7.1.08

Un domingo cualquiera


Los domingos son siempre terribles pero por lo menos tenemos los siempre entretenidos dominicales para amenizar las indolentes tardes ante la maltrecha televisión. Con curiosidad buceo entre los inventos del año que recopila EL MUNDO y me encuentro cosas tan asombrosas como la ventana que se convierte en balcón o tan – siempre según “my personal point of view” – estúpidas como las ranas translúcidas. Dicen que la utilidad está en que no va a haber que diseccionarlas en clase de biología para ver como están formadas por dentro. En ninguno de los colegios en los que he estudiado (uno en Madrid, el otro en Irlanda) han diseccionado una rana ante mis ojos. Se ve que es algo muy norteamericano. Pero, la verdad, me hubiera gustado. A pesar del asco que me da sólo imaginármelo, estoy segura de que hubiera sido interesante. Y quitarles semejante emoción a los estudiantes estadounidesenses para sustituirla por un aburrido vistazo a una rana translúcida me parece muy mal por parte de los investigadores.

Siempre llego con ganas a la hoja final de Goomer. Cuando salió la película, no sé cómo porque juro que no di ni prometí favores sexuales, logré convencer a dos amigos para ir a verla. Creo que pocas películas he visto tan malas como esa. Ambos amigos, cada uno a un lado, roncaron la mayor parte de la peli.

Después del dominical siempre llega el periódico y me encuentro, como el resto de la semana, con mil columnas, artículos o reportajes sobre el setenta cumpleaños del Rey. Nunca antes un cumpleaños me resultó tan tedioso. Si hasta el otro día soñé que el AVE a Barcelona me hacía una jugarreta y me iba al Rey a quejarme… ¿No se aburren los periodistas de leerse los unos a los otros más incluso que nosotros de leerlos a ellos?

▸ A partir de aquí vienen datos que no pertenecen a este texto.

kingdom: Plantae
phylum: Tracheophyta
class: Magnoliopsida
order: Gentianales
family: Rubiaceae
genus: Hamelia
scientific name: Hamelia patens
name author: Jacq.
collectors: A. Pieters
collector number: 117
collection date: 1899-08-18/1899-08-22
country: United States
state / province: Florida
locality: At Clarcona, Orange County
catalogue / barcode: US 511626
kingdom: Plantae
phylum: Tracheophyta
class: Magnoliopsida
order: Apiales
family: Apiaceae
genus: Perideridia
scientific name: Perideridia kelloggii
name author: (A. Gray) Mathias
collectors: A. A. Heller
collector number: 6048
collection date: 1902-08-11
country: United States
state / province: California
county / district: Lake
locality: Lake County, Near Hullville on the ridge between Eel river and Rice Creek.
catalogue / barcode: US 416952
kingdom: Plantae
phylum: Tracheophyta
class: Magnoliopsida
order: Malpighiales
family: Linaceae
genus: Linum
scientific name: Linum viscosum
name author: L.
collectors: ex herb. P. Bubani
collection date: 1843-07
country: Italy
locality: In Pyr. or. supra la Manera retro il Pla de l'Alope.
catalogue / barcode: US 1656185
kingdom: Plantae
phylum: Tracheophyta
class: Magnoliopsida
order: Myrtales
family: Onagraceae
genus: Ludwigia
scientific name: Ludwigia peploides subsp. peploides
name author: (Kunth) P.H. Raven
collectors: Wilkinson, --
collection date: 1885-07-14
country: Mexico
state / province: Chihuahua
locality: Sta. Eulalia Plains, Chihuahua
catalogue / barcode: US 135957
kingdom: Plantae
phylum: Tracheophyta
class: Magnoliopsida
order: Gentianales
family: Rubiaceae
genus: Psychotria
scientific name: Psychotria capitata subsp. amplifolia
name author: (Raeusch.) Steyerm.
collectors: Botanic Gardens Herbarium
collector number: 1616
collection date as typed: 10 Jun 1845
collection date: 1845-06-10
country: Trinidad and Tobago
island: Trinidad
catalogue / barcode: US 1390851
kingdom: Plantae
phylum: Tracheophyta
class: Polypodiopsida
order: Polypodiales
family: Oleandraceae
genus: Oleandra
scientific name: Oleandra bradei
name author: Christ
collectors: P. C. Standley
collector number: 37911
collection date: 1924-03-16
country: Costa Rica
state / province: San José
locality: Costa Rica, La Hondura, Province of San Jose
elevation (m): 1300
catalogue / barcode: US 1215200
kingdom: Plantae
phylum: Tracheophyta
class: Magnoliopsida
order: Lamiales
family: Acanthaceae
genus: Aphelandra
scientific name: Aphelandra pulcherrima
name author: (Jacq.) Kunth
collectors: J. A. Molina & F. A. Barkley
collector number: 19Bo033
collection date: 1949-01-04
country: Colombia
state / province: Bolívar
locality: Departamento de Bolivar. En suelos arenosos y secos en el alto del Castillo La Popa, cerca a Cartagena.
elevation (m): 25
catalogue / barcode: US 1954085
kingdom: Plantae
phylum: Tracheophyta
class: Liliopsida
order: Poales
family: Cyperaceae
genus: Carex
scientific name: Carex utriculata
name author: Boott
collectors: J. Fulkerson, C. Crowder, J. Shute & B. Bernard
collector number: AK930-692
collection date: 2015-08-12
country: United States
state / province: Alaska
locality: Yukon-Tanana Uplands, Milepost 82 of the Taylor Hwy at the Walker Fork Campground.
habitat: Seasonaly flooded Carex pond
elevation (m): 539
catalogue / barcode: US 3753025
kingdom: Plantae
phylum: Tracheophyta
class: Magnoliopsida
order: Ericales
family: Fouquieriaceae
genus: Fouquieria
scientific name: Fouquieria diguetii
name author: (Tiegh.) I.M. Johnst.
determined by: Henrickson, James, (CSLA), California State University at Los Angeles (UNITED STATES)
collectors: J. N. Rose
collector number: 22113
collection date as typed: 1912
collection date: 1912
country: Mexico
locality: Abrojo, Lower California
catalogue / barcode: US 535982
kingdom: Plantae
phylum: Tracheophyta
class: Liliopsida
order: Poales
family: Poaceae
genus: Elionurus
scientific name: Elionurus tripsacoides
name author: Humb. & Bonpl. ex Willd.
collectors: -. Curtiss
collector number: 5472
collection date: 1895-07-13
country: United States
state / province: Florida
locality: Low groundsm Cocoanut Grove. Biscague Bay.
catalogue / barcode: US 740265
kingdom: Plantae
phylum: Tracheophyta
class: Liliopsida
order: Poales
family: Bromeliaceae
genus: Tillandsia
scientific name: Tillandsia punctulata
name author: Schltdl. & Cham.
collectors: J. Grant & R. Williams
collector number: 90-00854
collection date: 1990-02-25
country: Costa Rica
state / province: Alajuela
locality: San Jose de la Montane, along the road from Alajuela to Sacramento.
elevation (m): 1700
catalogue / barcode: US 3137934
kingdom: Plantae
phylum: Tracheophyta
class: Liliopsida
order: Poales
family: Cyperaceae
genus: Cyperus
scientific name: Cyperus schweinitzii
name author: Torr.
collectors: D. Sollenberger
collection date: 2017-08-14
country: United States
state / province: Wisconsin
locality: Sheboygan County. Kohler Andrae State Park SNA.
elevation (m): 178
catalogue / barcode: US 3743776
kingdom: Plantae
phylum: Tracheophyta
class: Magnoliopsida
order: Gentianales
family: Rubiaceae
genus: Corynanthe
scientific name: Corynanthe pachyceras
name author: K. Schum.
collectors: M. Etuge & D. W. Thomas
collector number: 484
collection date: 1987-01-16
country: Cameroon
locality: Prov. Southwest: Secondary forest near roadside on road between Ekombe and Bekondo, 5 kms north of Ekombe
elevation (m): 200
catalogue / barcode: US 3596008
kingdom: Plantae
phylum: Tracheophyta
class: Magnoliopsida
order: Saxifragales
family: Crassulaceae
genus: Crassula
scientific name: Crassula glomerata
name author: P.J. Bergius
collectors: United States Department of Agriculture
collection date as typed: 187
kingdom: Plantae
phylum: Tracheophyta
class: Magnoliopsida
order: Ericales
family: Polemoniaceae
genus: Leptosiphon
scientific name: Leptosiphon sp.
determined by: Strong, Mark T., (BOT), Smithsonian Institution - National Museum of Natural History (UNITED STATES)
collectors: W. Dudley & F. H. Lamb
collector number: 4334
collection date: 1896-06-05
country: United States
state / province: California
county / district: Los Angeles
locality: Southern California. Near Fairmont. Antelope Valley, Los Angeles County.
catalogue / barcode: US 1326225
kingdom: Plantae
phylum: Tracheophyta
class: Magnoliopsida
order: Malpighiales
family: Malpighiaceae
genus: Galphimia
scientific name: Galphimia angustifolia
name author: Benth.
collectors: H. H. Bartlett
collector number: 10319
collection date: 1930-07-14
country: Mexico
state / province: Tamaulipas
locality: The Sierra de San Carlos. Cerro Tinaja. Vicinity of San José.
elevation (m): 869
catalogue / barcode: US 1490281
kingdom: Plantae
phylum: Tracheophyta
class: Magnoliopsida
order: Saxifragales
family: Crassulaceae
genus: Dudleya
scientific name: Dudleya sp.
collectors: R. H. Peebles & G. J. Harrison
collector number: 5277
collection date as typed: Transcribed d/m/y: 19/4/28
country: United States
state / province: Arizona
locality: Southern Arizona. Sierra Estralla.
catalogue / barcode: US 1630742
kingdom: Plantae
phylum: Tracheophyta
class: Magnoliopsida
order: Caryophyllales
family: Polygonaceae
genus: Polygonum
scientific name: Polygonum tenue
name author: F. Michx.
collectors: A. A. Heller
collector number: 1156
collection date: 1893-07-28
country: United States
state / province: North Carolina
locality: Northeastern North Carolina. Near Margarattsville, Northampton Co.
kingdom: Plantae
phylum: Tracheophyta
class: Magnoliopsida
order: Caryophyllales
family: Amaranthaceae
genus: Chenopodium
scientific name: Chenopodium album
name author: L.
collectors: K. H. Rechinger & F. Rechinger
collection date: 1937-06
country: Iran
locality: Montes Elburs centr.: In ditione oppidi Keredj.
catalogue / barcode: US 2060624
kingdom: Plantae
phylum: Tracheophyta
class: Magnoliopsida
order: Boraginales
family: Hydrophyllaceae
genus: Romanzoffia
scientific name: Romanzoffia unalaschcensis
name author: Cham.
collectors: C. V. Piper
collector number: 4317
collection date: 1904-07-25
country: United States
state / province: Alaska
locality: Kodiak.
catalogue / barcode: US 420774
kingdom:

Por lo menos, gracias a mi reciente descubrimiento del botón de pausa de lo que estás viendo en la tele (eso que tanto anuncia ahora Telefónica) que incorpora el DVD, me puedo levantar a merendar o a atender una llamada sin perderme la mitad de la única película semidecente que ponen. Y luego, para más júbilo, puedo saltarme los anuncios (!!!).

Si es que en domingo cualquier tontería le hace a una ilusión.

6 comments:

Di said...

Uy las tardes de los domingos. Pero para mi desde que ya no ponen Everwood ya no son lo mismo, que panzadas me pegaba madre.

Que me gusta a mi una serie yanki por Dior.

Un beso guapa y decirte que hecho de menos los dibujitos de vestidos.

Namy said...

ufff...la verdad que las tardes de domingo son horribles...una caca, no hay nada para ver.

No sabía yo que ahora se podía hacer eso de darle al pause en una película y saltar los anuncios...es cierto?.
Besitos.

stg said...

(misma petición que di, ¡quiero dibujitos de vestidos!)

los domingos tienen su puntito, yo cada vez los disfruto más. ehh, siguen siendo festivos.

Anonymous said...

Guapa, hacía mucho que no leía tu blog por falta de teconología y me ha encantado...tarde de domingo para mí genial, me entra un ataque de hiperactividad frente a la actitdud " día del señor" de otras personas del mi entorno y me voy de visita a los amigos y a jugar la padel ¡¡ viva los domingos!!!

MQ

Patri said...

las tardes de domingo, para mi son de ITV personal, (manicura, pedicura, etc...) y es cuando la ristra de revistas que compro cada mes disminuye. Recorto cosas que me llaman la atención y tiro el resto sino imagina viviría entre revistas. Un abrazo. Genial que hayas vuelto.

Moi said...

Me encantaría dedicarme a la manicura... pero no se me da nada bien. Una pena. Respecto al pause, es posible con un DVD grabador. Con uno normal creo que no. Pero merece la pena la inversión, te lo aseguro!

Y respecto a los dibujos... "volverán las oscuras golondrinas", espero que en breve. Pero sobre todo, muchas gracias!